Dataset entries
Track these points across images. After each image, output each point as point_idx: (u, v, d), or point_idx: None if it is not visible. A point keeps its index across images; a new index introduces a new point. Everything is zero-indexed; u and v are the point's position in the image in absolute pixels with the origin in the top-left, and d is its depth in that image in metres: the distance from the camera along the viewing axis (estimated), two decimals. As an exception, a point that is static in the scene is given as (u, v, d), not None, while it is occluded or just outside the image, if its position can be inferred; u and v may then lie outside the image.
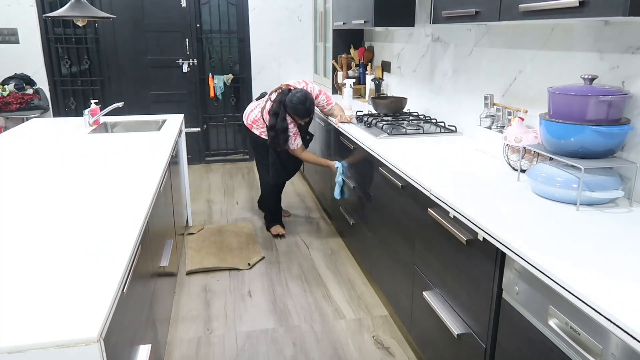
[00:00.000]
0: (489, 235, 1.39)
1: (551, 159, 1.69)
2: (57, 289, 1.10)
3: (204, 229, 3.55)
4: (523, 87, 2.15)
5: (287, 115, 3.09)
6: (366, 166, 2.61)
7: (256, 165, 3.55)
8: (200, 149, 5.37)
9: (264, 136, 3.25)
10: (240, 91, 5.35)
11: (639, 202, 1.59)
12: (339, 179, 3.05)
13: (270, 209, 3.54)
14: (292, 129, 3.15)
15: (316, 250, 3.25)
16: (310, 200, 4.23)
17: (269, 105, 3.18)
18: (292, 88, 3.14)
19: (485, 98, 2.33)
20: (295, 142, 3.19)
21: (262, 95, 3.37)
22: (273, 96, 3.19)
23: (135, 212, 1.58)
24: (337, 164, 3.08)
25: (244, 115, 3.41)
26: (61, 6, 3.37)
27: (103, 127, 3.22)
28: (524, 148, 1.83)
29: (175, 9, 4.92)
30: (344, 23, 3.63)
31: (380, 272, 2.51)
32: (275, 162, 3.30)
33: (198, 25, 5.02)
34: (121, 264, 1.23)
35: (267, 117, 3.17)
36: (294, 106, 3.04)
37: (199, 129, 5.29)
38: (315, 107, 3.22)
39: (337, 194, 3.08)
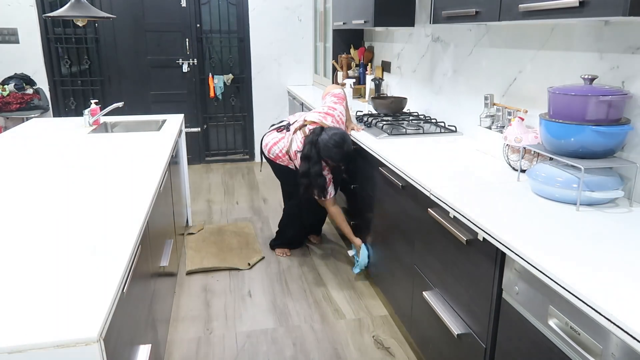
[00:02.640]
0: (489, 235, 1.39)
1: (551, 159, 1.69)
2: (57, 289, 1.10)
3: (204, 229, 3.55)
4: (523, 87, 2.15)
5: (320, 159, 2.66)
6: (366, 166, 2.61)
7: (281, 186, 3.24)
8: (200, 149, 5.37)
9: (292, 166, 2.85)
10: (240, 91, 5.35)
11: (639, 202, 1.59)
12: (363, 261, 2.72)
13: (282, 228, 3.17)
14: (327, 174, 2.72)
15: (316, 250, 3.25)
16: (310, 200, 4.23)
17: (295, 145, 2.73)
18: (320, 125, 2.70)
19: (485, 98, 2.33)
20: (328, 190, 2.76)
21: (281, 126, 2.91)
22: (298, 135, 2.74)
23: (135, 212, 1.57)
24: (363, 248, 2.72)
25: (262, 142, 2.95)
26: (61, 6, 3.37)
27: (103, 127, 3.22)
28: (524, 148, 1.83)
29: (175, 9, 4.92)
30: (344, 23, 3.63)
31: (380, 272, 2.51)
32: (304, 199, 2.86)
33: (198, 25, 5.01)
34: (121, 264, 1.23)
35: (294, 157, 2.76)
36: (329, 150, 2.59)
37: (199, 129, 5.29)
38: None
39: (356, 270, 2.83)
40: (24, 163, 2.19)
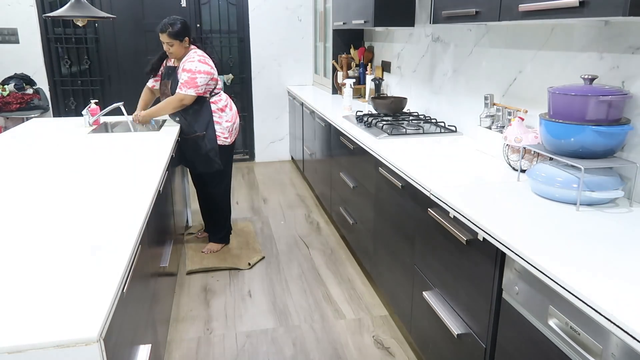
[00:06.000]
0: (489, 235, 1.39)
1: (551, 159, 1.69)
2: (57, 289, 1.10)
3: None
4: (523, 87, 2.15)
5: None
6: (366, 166, 2.61)
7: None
8: (200, 149, 5.35)
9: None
10: (241, 91, 5.35)
11: (639, 202, 1.59)
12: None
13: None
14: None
15: (316, 250, 3.25)
16: (310, 200, 4.23)
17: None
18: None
19: (485, 98, 2.33)
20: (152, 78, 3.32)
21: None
22: None
23: (135, 212, 1.57)
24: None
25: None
26: (61, 6, 3.37)
27: (103, 127, 3.22)
28: (524, 148, 1.83)
29: (175, 9, 4.92)
30: (344, 23, 3.63)
31: (380, 272, 2.51)
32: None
33: (198, 25, 5.01)
34: (121, 264, 1.23)
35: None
36: (165, 23, 3.08)
37: (199, 129, 5.28)
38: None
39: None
40: (24, 163, 2.19)
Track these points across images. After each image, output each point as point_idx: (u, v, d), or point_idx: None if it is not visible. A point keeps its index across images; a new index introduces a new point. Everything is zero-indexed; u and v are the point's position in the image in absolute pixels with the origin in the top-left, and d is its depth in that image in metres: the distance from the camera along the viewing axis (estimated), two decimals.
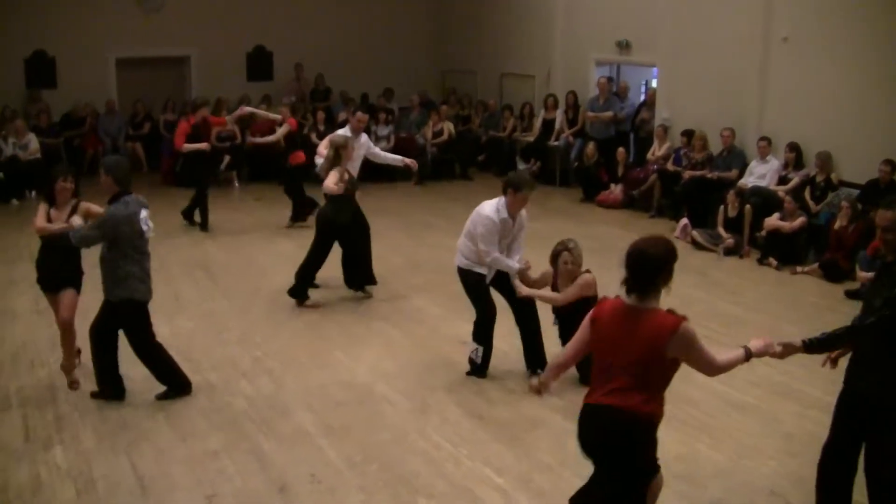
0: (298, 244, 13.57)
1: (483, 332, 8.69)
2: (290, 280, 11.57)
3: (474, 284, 8.68)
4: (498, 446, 7.27)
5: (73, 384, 8.29)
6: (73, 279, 8.32)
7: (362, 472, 6.85)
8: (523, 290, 8.37)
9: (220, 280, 11.92)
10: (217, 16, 20.59)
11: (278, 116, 15.33)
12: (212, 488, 6.59)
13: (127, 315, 7.92)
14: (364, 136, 11.58)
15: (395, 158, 12.05)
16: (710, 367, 5.06)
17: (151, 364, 8.16)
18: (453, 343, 9.57)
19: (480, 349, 8.70)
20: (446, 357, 9.18)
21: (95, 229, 7.73)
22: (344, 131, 11.32)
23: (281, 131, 14.93)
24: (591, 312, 5.16)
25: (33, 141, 16.80)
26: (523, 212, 8.56)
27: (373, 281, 11.28)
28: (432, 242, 13.72)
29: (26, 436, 7.43)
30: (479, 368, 8.71)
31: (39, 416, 7.77)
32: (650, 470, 5.08)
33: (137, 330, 8.04)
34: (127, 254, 7.74)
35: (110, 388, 8.11)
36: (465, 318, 10.22)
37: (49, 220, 8.10)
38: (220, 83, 20.23)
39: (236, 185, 18.17)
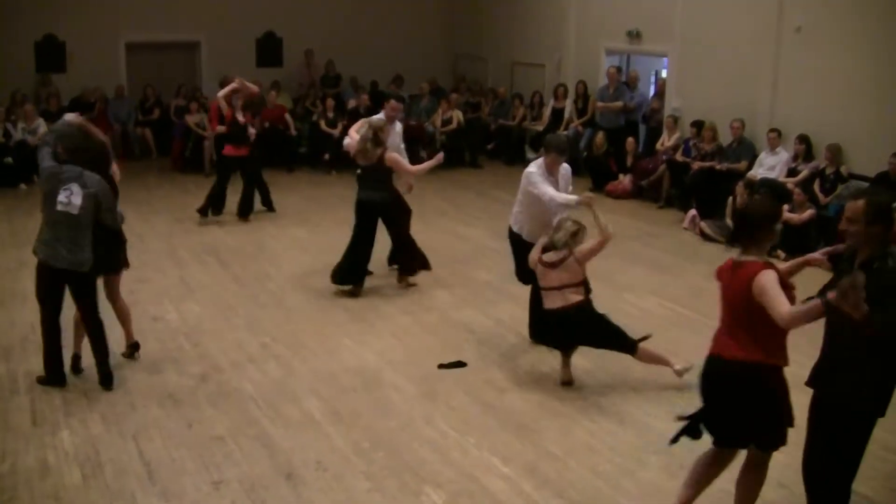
0: (309, 230, 13.66)
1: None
2: (300, 266, 11.62)
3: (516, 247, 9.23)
4: (505, 435, 7.27)
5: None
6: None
7: (369, 459, 6.86)
8: (586, 195, 9.02)
9: (229, 265, 11.93)
10: (228, 1, 20.57)
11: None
12: (218, 473, 6.61)
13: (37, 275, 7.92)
14: (398, 125, 11.53)
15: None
16: (781, 318, 5.07)
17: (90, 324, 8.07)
18: (462, 330, 9.57)
19: None
20: (455, 344, 9.18)
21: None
22: (379, 118, 11.23)
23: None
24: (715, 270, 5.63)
25: (42, 126, 16.76)
26: (563, 167, 9.12)
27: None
28: (442, 229, 13.71)
29: (34, 420, 7.45)
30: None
31: (47, 401, 7.79)
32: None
33: (36, 290, 7.97)
34: (46, 214, 7.77)
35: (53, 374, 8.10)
36: (474, 305, 10.26)
37: None
38: (230, 69, 20.09)
39: None
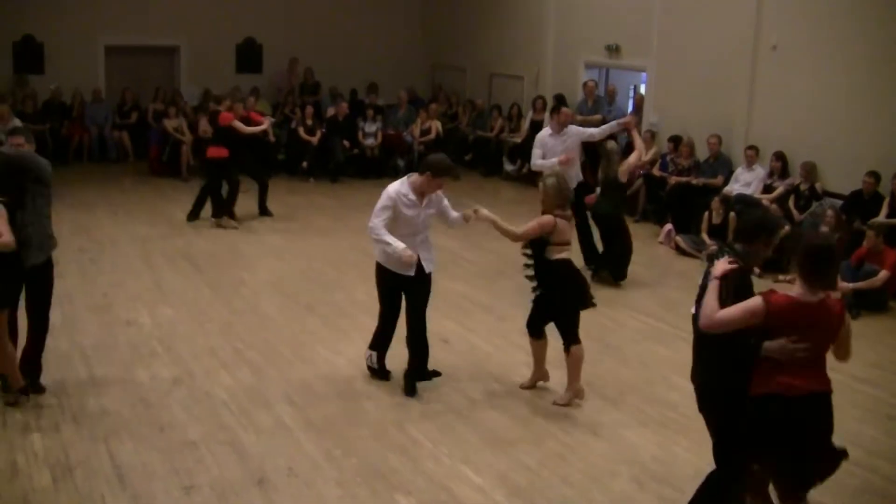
0: (285, 237, 13.63)
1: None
2: (274, 273, 11.61)
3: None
4: (477, 445, 7.27)
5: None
6: None
7: (340, 466, 6.85)
8: (483, 211, 8.01)
9: (203, 270, 11.89)
10: (208, 6, 20.57)
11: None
12: (189, 479, 6.58)
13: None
14: (572, 128, 12.07)
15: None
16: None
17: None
18: (436, 340, 9.54)
19: (374, 354, 8.56)
20: (429, 354, 9.15)
21: None
22: (545, 133, 11.93)
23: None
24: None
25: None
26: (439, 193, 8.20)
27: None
28: None
29: (4, 421, 7.37)
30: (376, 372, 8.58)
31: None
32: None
33: None
34: None
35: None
36: (449, 316, 10.26)
37: None
38: (208, 74, 20.24)
39: None
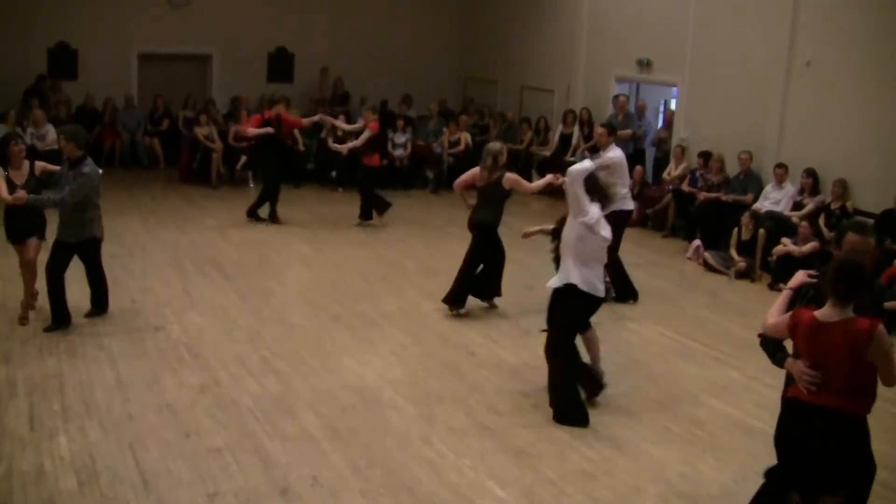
0: (314, 247, 13.66)
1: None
2: (303, 282, 11.64)
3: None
4: (502, 458, 7.25)
5: (24, 320, 9.71)
6: (40, 228, 9.83)
7: (365, 477, 6.85)
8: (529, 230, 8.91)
9: (232, 278, 11.93)
10: (241, 15, 20.69)
11: (357, 126, 15.96)
12: (214, 486, 6.60)
13: (94, 249, 9.72)
14: (614, 152, 11.28)
15: None
16: None
17: (101, 283, 10.02)
18: (463, 352, 9.56)
19: None
20: (455, 366, 9.17)
21: (80, 190, 9.18)
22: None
23: (364, 136, 15.09)
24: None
25: (51, 131, 16.78)
26: None
27: (499, 293, 11.11)
28: (446, 250, 13.69)
29: (32, 425, 7.44)
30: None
31: (46, 406, 7.79)
32: None
33: (98, 260, 9.84)
34: (91, 202, 9.43)
35: (63, 318, 9.58)
36: (475, 328, 10.25)
37: (10, 182, 9.39)
38: (240, 83, 20.38)
39: (251, 184, 18.18)
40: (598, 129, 11.76)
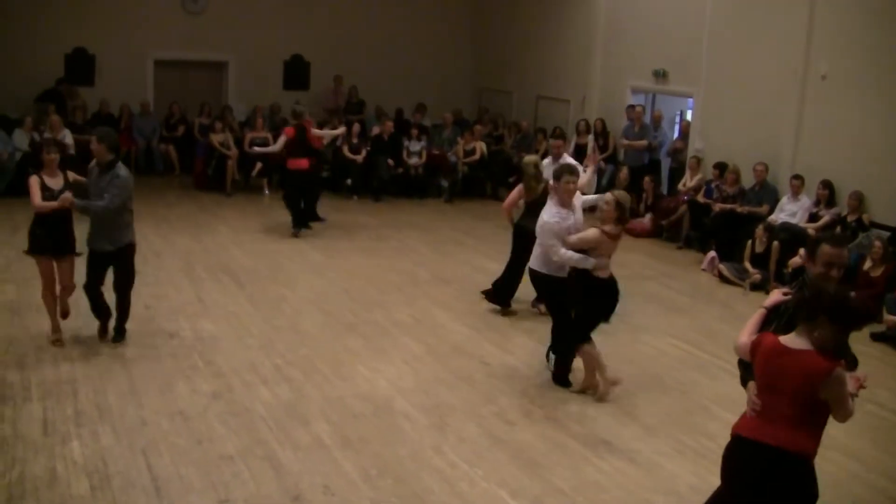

(WHAT YOU ARE ASKED TO DO)
Set down exactly the lines from the start of the records through the line containing "7: (256, 165, 3.55)", both included, and omit the pictures.

(ANSWER TO THIS PROBLEM)
Track these points across images. After each image, output each point as point_idx: (u, v, d), or point_idx: None if it is not visible. A point keeps its index across images; a new index introduces a new point. Everything is zero-indexed; u and v are the point's position in the image in absolute pixels with the origin in the top-left, and d is its depth in that image in metres: the distance from the camera along the viewing axis (estimated), two decimals. As an exception, a point that is static in the scene is given as (u, v, d), not None, while it is occluded or just outside the image, if its position can be inferred; u and v may then lie outside the image.
[00:00.000]
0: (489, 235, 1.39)
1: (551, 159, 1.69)
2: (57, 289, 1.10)
3: (204, 229, 3.55)
4: (523, 87, 2.15)
5: (287, 115, 3.09)
6: (366, 166, 2.61)
7: (256, 165, 3.55)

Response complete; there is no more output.